Page MenuHomePhabricator

[LoopUnroll] avoid assumption clone explosion

Authored by spatel on Apr 1 2021, 11:59 AM.



The PhaseOrdering test example is based on:

The test goes over the complexity cliff somewhere between -O2 and -O3 (more unrolling is done at -O3).
The initial assume is created by SimplifyCFG, multiplied by the LoopVectorizer, and then copied across numerous clone blocks by LoopUnroll. LoopUnroll then calls SimplifyInstruction() which calls simplifyICmpWithDominatingAssume() and we seem to be spending all of our time in there computing known bits, etc.

It seems unlikely that we have much to gain by cloning assumes late in the opt pipeline, so I'm proposing to stub that out when called during LoopUnroll.

Diff Detail

Event Timeline

spatel created this revision.Apr 1 2021, 11:59 AM
spatel requested review of this revision.Apr 1 2021, 11:59 AM
Herald added a project: Restricted Project. · View Herald TranscriptApr 1 2021, 11:59 AM
nikic added a comment.Apr 9 2021, 11:36 AM

Taking your example from, it seems to be scaling with about O(n^5.5) with iteration count, which is beyond all reasonable bounds. I think this needs to be mitigated at a lower level than unrolling.
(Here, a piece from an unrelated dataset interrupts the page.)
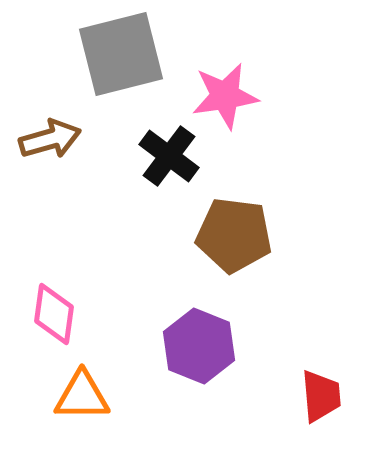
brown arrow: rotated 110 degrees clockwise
nikic added a comment.Apr 9 2021, 1:09 PM

For reference, this is the IR after unrolling but before simplification for the PhaseOrdering test: (note that mass of assumes on extractvalues is unproblematic, the issue are the assumes on %.pre.pre).

Limiting the number of assumes we look at for one value helps (and is something we should probably do as well), but I think there's a more fundamental problem with the recursion in computeKnownBitsForAssume. Possibly the exclusion mechanism there needs to be strengthened.

spatel abandoned this revision.Apr 16 2021, 5:52 AM

We decided that this really is a ValueTracking problem.
I committed D100573 / bb907b26e2bf as an alternate fix for the bug.
Let's see if there are any regressions -- and potentially compile-time improvements -- from the loss of assumption analysis power.

Also, I think it's still worth including the test here as a regression test, so we will know quickly if we fall into this problem again.
But it will be 6K+ lines of IR with all of the current -O3 expansion, so this may be one of the rare times where it's better to not auto-generate the full CHECK lines!